We determined that the overexpression of Nrf2 was sufficient to reduce cartilage degradation in the context of PTOA in vivo, and we observed a significant decrease in the expression of matrix metalloproteinase 13 (MMP13) in the articular cartilage of samples from mice overexpressing Nrf2 relative to control mice. Synovial CHI3L1 expression and serum TNF-α, IL-1β, and IL-6 levels were reduced in animals overexpressing this transcription factor relative to PTOA model controls. Consistent with these findings, murine synoviocytes treated with LPS exhibited dose-dependent increases in ROS, TNF-α, IL-1β, IL-6, Nrf2, and CHI3L1 levels, whereas Nrf2 overexpression was sufficient to suppress these increases.
Our data indicated that Nrf2 negatively regulates CHI3L1, suggesting that this signaling axis may regulate PTOA progression and may thus be a viable therapeutic target in individuals affected by this condition.

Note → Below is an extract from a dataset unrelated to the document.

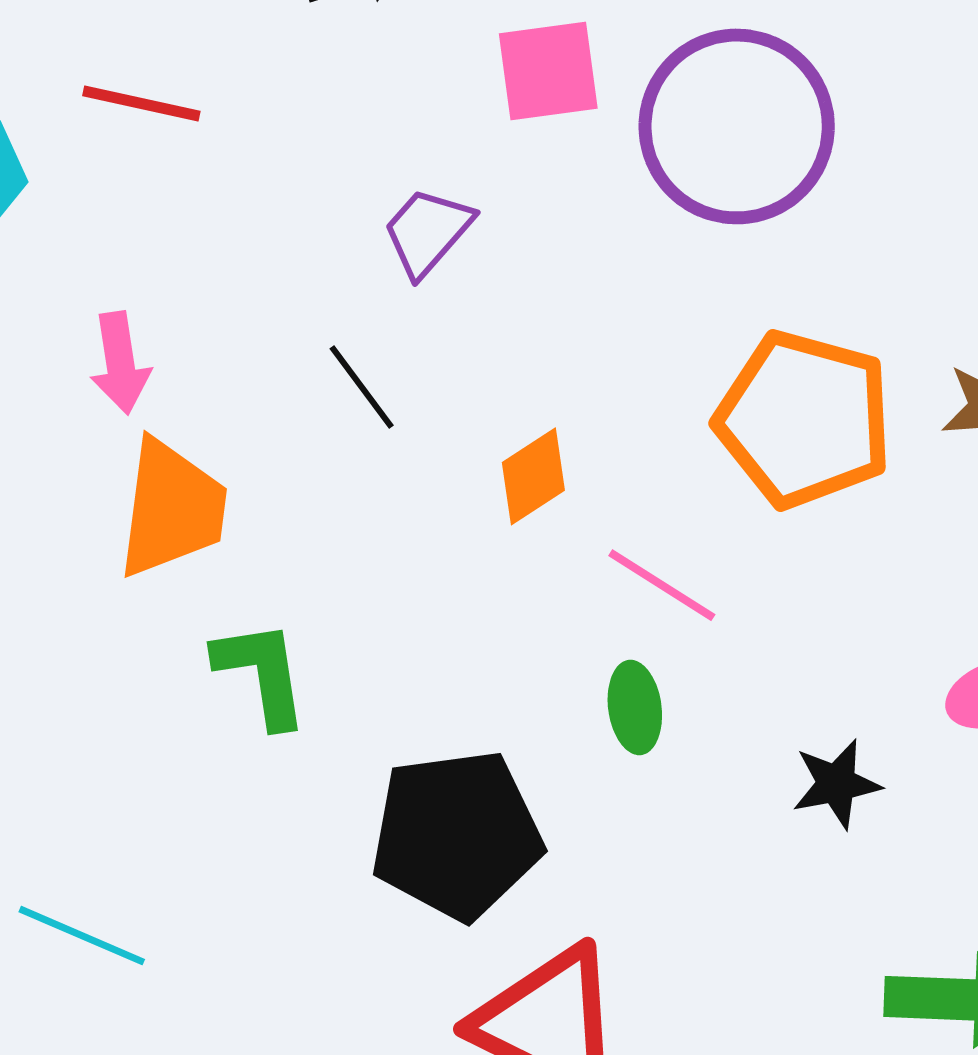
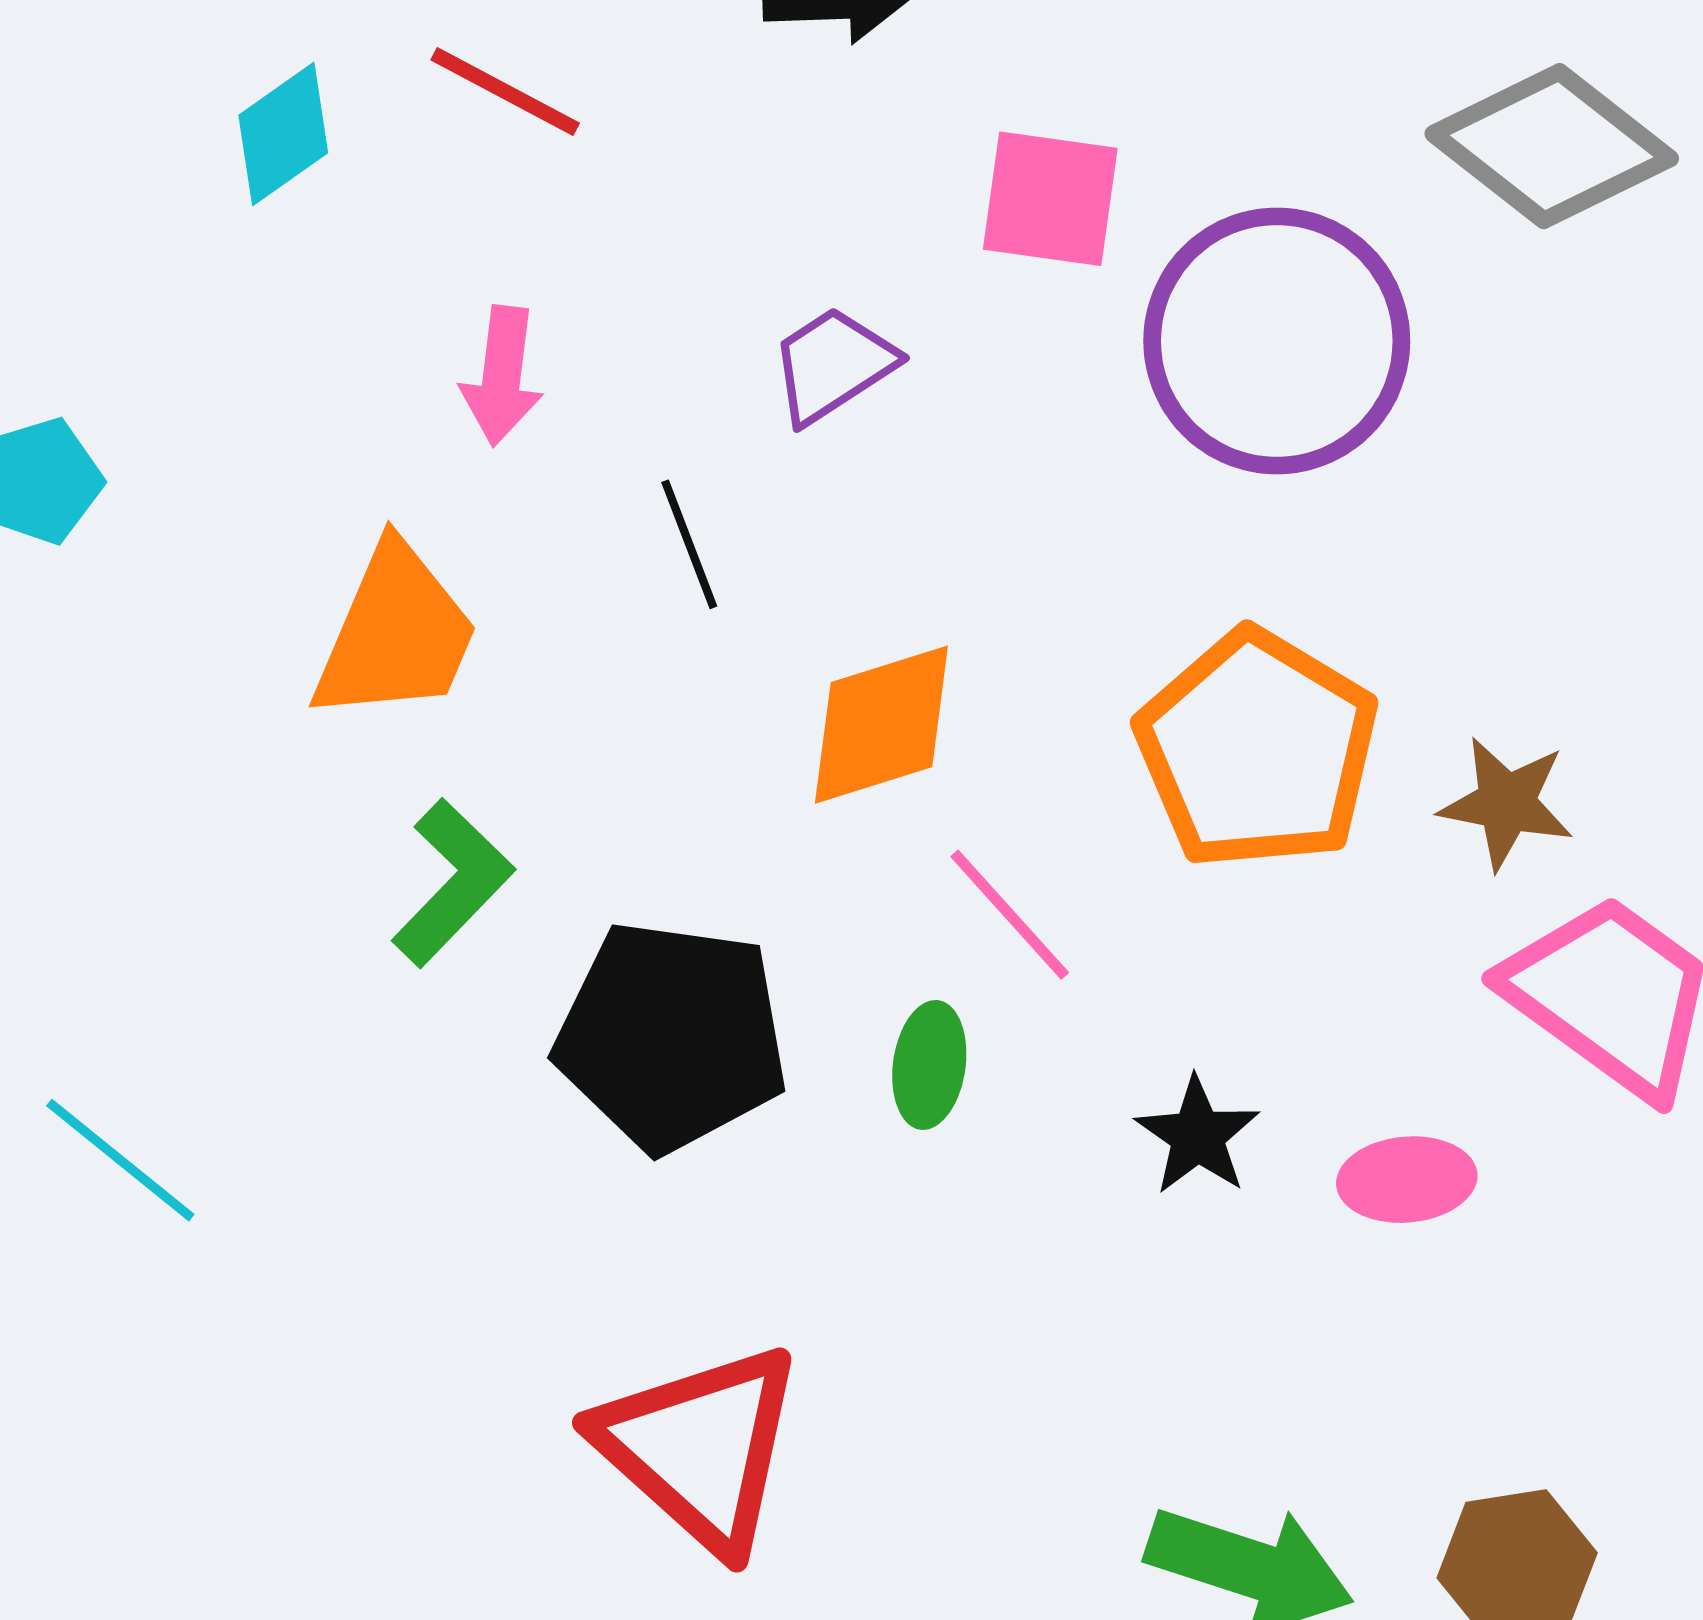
pink arrow: (120, 363) -> (502, 376), moved
orange diamond: (533, 476) -> (881, 725), size x1.4
green L-shape: (262, 673) -> (453, 883), turned 37
black star: (836, 784) -> (1197, 1136), moved, turned 30
black pentagon: (457, 835) -> (672, 1036), moved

创伤后骨关节炎(PTOA)是一种在机械性关节创伤后发生的炎症性疾病,可导致关节退变。本研究旨在评估核因子红细胞2相关因子2(Nrf2)在前交叉韧带横断(ACLT)诱导的PTOA小鼠模型以及脂多糖(LPS)处理诱导的滑膜细胞炎症体外模型中的调节功能,以探索几丁质酶3样1(CHI3L1)在这种致病背景下的作用。

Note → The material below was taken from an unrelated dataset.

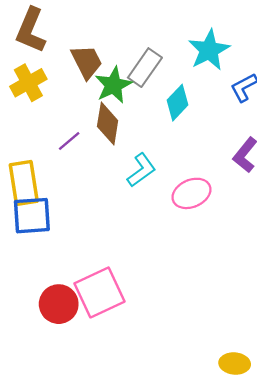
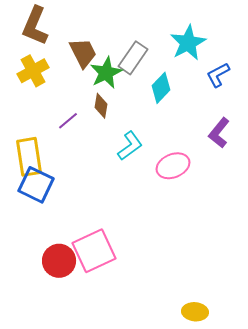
brown diamond: (108, 124) -> (101, 106), size x0.7
blue square: (32, 216) -> (36, 185), turned 30
yellow ellipse: (235, 364) -> (195, 312), moved

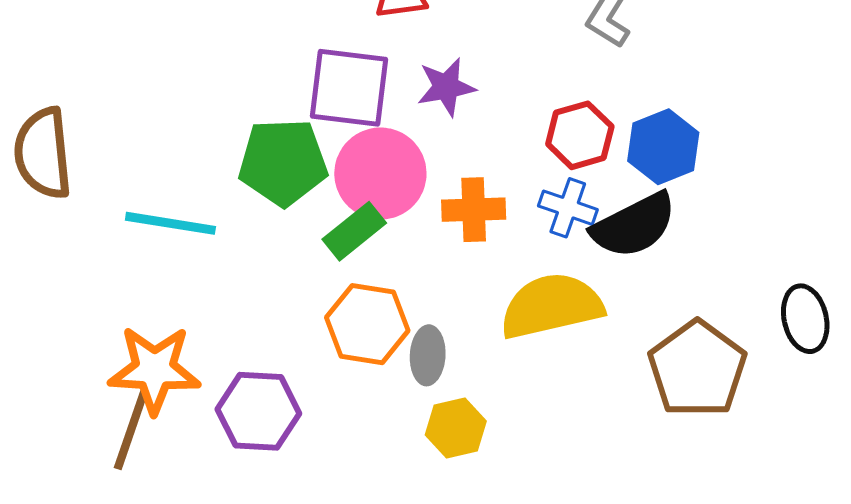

向PTOA模型小鼠关节腔内注射Nrf2过表达慢病毒载体,采用番红O-固绿染色以及国际骨关节炎研究学会(OARSI)评分系统评估软骨损伤的严重程度。通过蛋白质免疫印迹、免疫组织化学染色和酶联免疫吸附测定(ELISA)评估滑膜组织中的蛋白质表达。此外,用Nrf2过表达慢病毒感染小鼠滑膜细胞并用LPS刺激。通过ELISA检测炎性细胞因子水平。使用二氢乙锭(DHE)染料测量活性氧(ROS)水平。
我们确定,在体内PTOA背景下,Nrf2的过表达足以减少软骨降解,并且我们观察到相对于对照小鼠,过表达Nrf2的小鼠样本的关节软骨中基质金属蛋白酶13(MMP13)的表达显著降低。相对于PTOA模型对照,过表达该转录因子的动物滑膜CHI3L1表达以及血清肿瘤坏死因子-α(TNF-α)、白细胞介素-1β(IL-1β)和白细胞介素-6(IL-6)水平降低。与这些发现一致,用LPS处理的小鼠滑膜细胞ROS、TNF-α、IL-1β、IL-6、Nrf2和CHI3L1水平呈剂量依赖性增加,而过表达Nrf2足以抑制这些增加。
我们的数据表明Nrf2对CHI3L1具有负调节作用,提示该信号轴可能调节PTOA的进展,因此可能是受这种疾病影响个体的一个可行治疗靶点。